Because of large revenue from the leases, the state has cut funding from DCNR, which has been trimming its budget without hurting its operations, said DCNR spokesman Terry Brady.

 

“We have had to implement some ongoing, service reductions at all of our state parks as a result of shortening the number of months that our seasonal staff work to save money, and tightening our belts in other ways,” said Brady.

 

Among the cost-saving efforts are shortening camping and swimming seasons, closing some restrooms and improving maintenance. However, Brady said, there will be “no state park closures.”

 

But, some natural gas drilling leases may be violating a federal law requiring that land purchased with federal funds must be available for public use, according to the Pennsylvania chapter of the Sierra Club, a lobbying environmental protection organization. Since natural gas drilling requires closing at least a portion of the land for building gas wells, the public does not have full access, they argue.

 

Since 1947, DCNR has garnered millions of dollars in revenue for leasing state forest lands to natural gas drilling companies, particularly from recent Marcellus Shale leasing. Leasing revenue comprised 23 percent of DCNR’s budget last year.

 

No gas drilling is occurring on any of the state’s 117 state parks, which are run by the state Bureau of Forestry, and are different from the state forests maintained by the DCNR.

 

The first Marcellus shale lease on state forest lands occurred in 2008 and spanned more than 74,023 acres, generating $163 million, said Brady. Subsequent Marcellus leases have yielded $250 million for nearly 65,000 acres.

 

However, the public is “losing thousands of acres of public land … to the (natural gas) drilling industry,” said Jeff Schmidt, director of the Pennsylvania chapter of the Sierra Club. “The public is not being compensated.”

 

The federal Land and Water Conservation Fund Act, passed in 1965, gives money through the Land and Water Conservation Fund, or LWCF, to states to help them acquire and maintain public forest lands. The fund requires that land purchased with its money must be available for public use.

 

Because natural gas drilling frequently makes land unusable for the public due to the construction and operation of gas wells and access roads, an equal amount of leased land must be opened up through a process called conversion.
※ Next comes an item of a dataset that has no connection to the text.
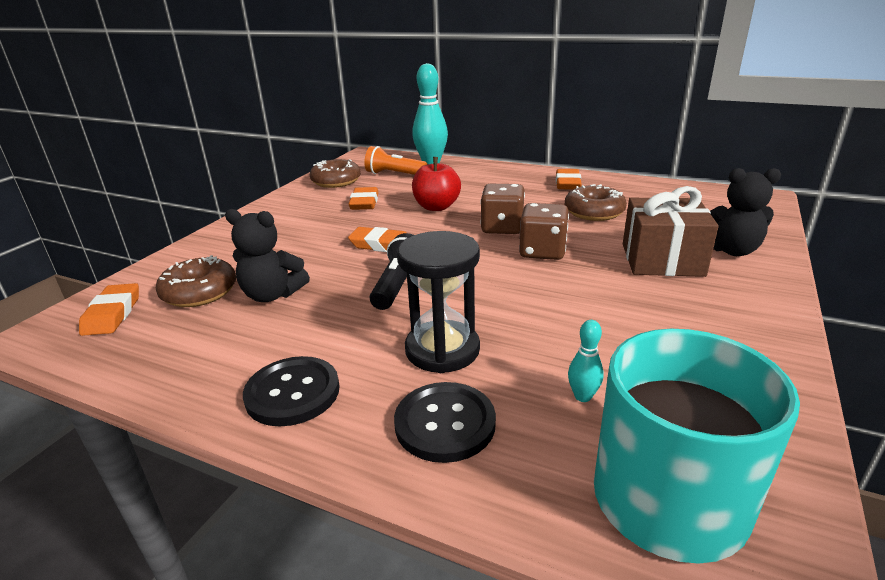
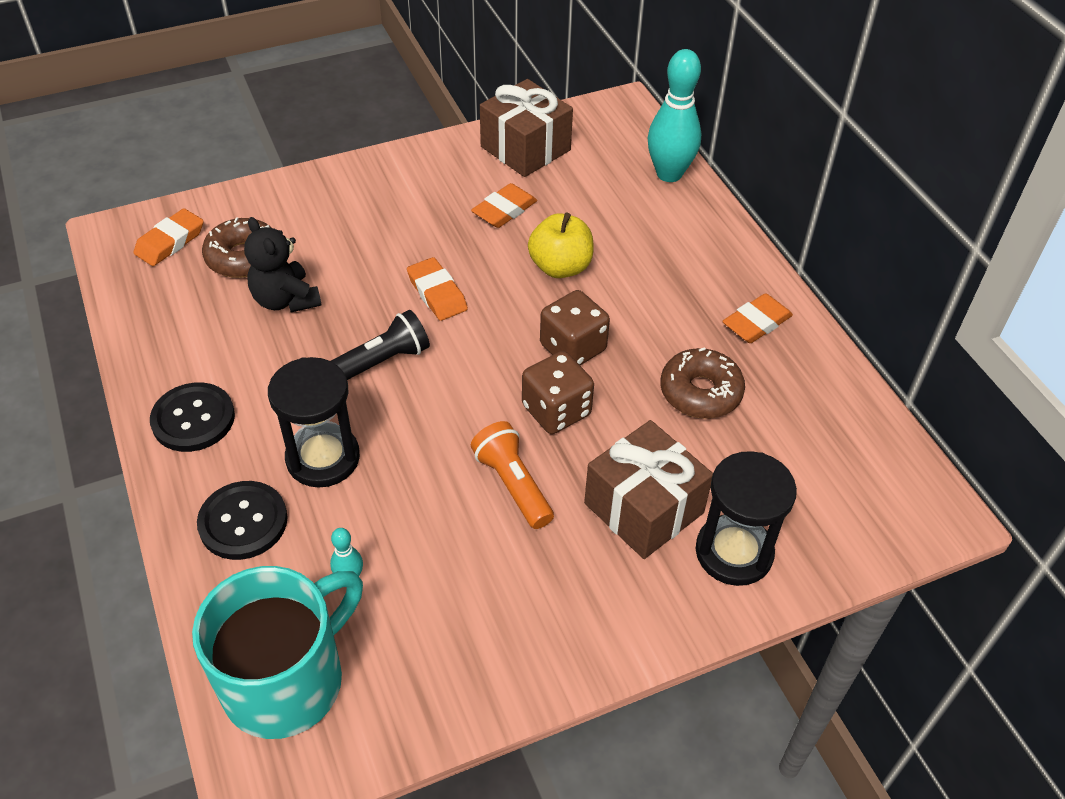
camera: 40 degrees right, 20 degrees up
brown donut [310,159,361,188] -> brown gift [480,79,573,177]
orange flashlight [364,146,427,175] -> orange flashlight moved to [471,421,554,529]
red apple [412,157,461,211] -> yellow apple [528,213,594,278]
black teddy bear [710,168,781,256] -> black hourglass [696,451,797,586]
For example, if 100 acres is purchased through LWCF funds, 100 acres must be made available somewhere else for public use, said Schmidt.

 

In the letter, the Sierra Club said DCNR is not properly documenting whether those lands being used for natural gas drilling were funded through LWCF. In addition, the environmental group said DCNR is improperly allocating funds from the Oil and Gas Lease Fund for salaries and operating costs, not conservation efforts as required under law.

 

The Sierra Club also sent this letter to the National Park Service and the state Department of the Environmental Protection

 

Phil Sheridan, a spokesman for the National Park Service Northeast Region, said it is reviewing the letter.

 

“At this point, we will do our due diligence,” said Sheridan, who said no timetable existed for when the matter would be resolved.  

 

Brady said DCNR is reviewing the letter and he is not aware of any timetable.

 

State Sen. John Yudichak, D-Luzerne, minority chairman of the Senate Environment Resources and Energy Committee, said the state must tread carefully when deciding to lease public forest lands for natural gas drilling.

 

“I’m concerned that in a rush to solve a budget crisis that we are making decisions that could have …long-term effects,” said Yudichak.

 

As the Legislature considers an impact fee on natural gas drilling companies, the details of the fee structure could affect the state’s lease revenue. Many natural gas drilling leases contain clauses requiring the land owner to pay any additional taxes or fees after the lease is signed.